Upon finding that a standard has been violated, the Commission shall direct the respondent to pay the awarded amount. If the amount is not paid, and the award is not appealed to circuit court, the Commission may pay the award to the complainant from the Recovery Fund, so long as the amount is not in excess of $10,000.00, and the complainant agrees to subrogate his claim to the Commission. Ark. Code Ann. § 20-29-106(a)-(b) (Repl. 1991).
The language of the statute providing that “All consumer, licensee, installer, dealer, or manufacturer complaints shall be filed with the Commission” clearly indicates the Legislature’s intention that disputes such as these be brought before the Commission. This effectuates the legislative goal that the Commission enforce the state’s standards and penalize violators. The majority’s opinion defeats these goals; agency enforcement of state standards is impossible where the Commission is not made aware of violations. A basic rule of administrative procedure requires that an agency be given the opportunity to address a question before a complainant resorts to the courts. Hankins v. McElroy,
Furthermore, the Legislature has revealed its intention that this is a remedy which must be exhausted in the following provisions concerning appeals to circuit court:
Appeals from a decision of the Commission shall be to the Circuit Court in accordance with the Arkansas Administrative Procedure Act. Such appeal shall stay thatportion of the Commission order which directs payment of the damage. Neither the respondent nor the Commission shall be required to pay damages to the complainant until such time as a final order of the Circuit Court, Court of Appeals, or Supreme Court is issued.
On appeal, the Circuit Court jurisdiction in awarding damages to be paid from the fund shall be limited in amount to (a) the amount determined by the Commission, or (b) the limits set forth herein. The Court shall not award attorneys’ fees or court costs to be paid by the fund.
Ark. Code Ann. § 20-29-107 (Repl. 1991).
The amount of damages awarded by the Commission shall be limited to the actual cost of repairs to the manufactured home and shall not include attorneys’ fees. On appeal to the Circuit Court from an award of the Commission, the jurisdiction of the Circuit Court shall be limited to the actual cost of repairs to the manufactured home. The Circuit Court shall not have jurisdiction to award punitive or exemplary damages for claims covered by the provision of this chapter, attorneys’ fees, or costs.
Ark.
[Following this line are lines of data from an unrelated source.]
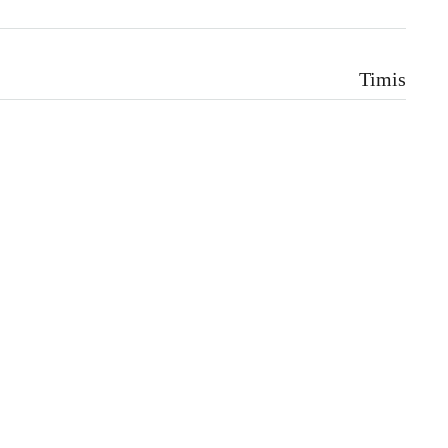
Timis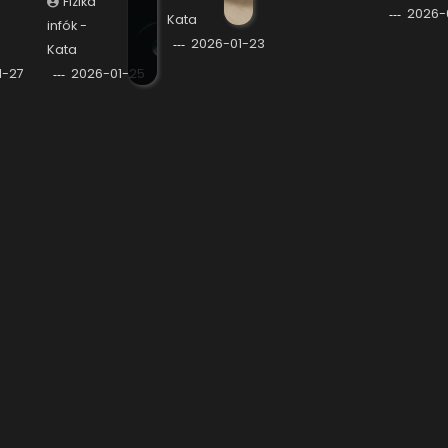
Fizika
2026-
Kata
infók -
2026-01-23
Kata
1-27
2026-01-25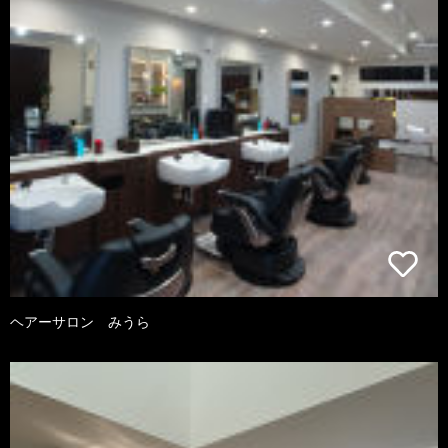
ヘアーサロン みうら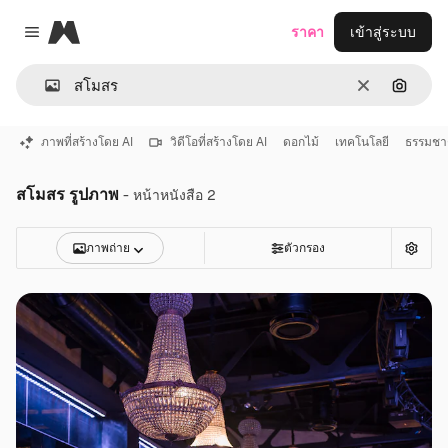
Magnific
ราคา
เข้าสู่ระบบ
Close menu
ชัดเจน
ค้นหาต
ภาพที่สร้างโดย AI
วิดีโอที่สร้างโดย AI
ดอกไม้
เทคโนโลยี
ธรรมชา
สโมสร รูปภาพ
- หน้าหนังสือ 2
ภาพถ่าย
ตัวกรอง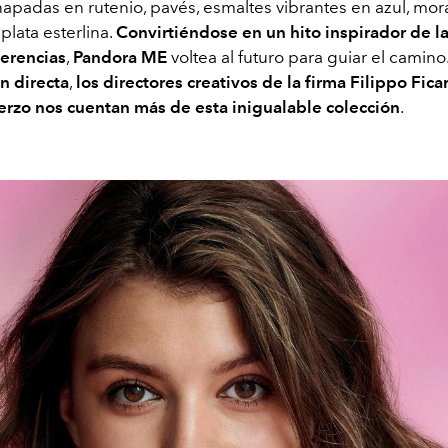
hapadas en rutenio, pavés, esmaltes vibrantes en azul, mor
 plata esterlina.
Convirtiéndose en un hito inspirador de l
ferencias
,
Pandora ME
voltea al futuro para guiar el camino
n directa
,
los directores creativos de la firma Filippo Ficar
erzo nos cuentan más de esta inigualable colección
.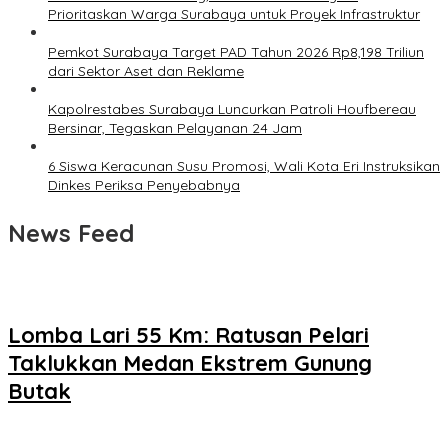
Prioritaskan Warga Surabaya untuk Proyek Infrastruktur
Pemkot Surabaya Target PAD Tahun 2026 Rp8,198 Triliun
dari Sektor Aset dan Reklame
Kapolrestabes Surabaya Luncurkan Patroli Houfbereau
Bersinar, Tegaskan Pelayanan 24 Jam
6 Siswa Keracunan Susu Promosi, Wali Kota Eri Instruksikan
Dinkes Periksa Penyebabnya
News Feed
Lomba Lari 55 Km: Ratusan Pelari
Taklukkan Medan Ekstrem Gunung
Butak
Code Arm. § 20-29-105(b) (Repl. 1991).
While appellants argue that they seek a remedy which is beyond the power and authority of the Commission to grant, a plain reading of the above-quoted statutory language reveals no limits on the compensatory damages that may be granted to a complainant by the Commission; indeed, damages for the full amount of the manufactured home may be appropriate, thus effecting a rescission of the sales contract. The only remedies which are unavailable from the Commission are those for attorney’s fees and exemplary damages. This limitation on recovery, like the limitation on an action in tort in workers’ compensation cases, is offset by the availability of up to $10,000.00 from the Commission’s Recovery Fund, just as the worker’s tort claim is offset by the assured recovery for work-related injuries.
The majority opinion relies strongly upon the language of the Code regarding consumer’s rights in addition to the warranty on the manufactured home which is required by the statutes. It seems clear to me that this provision relating to warranties, coupled with the Commission’s authority to award damages, negates any conclusion that proceeding before the Commission would be futile. I agree with the trial court’s conclusion that administrative remedies should be exhausted before the courts accept jurisdiction, and respectfully dissent from the majority’s opinion.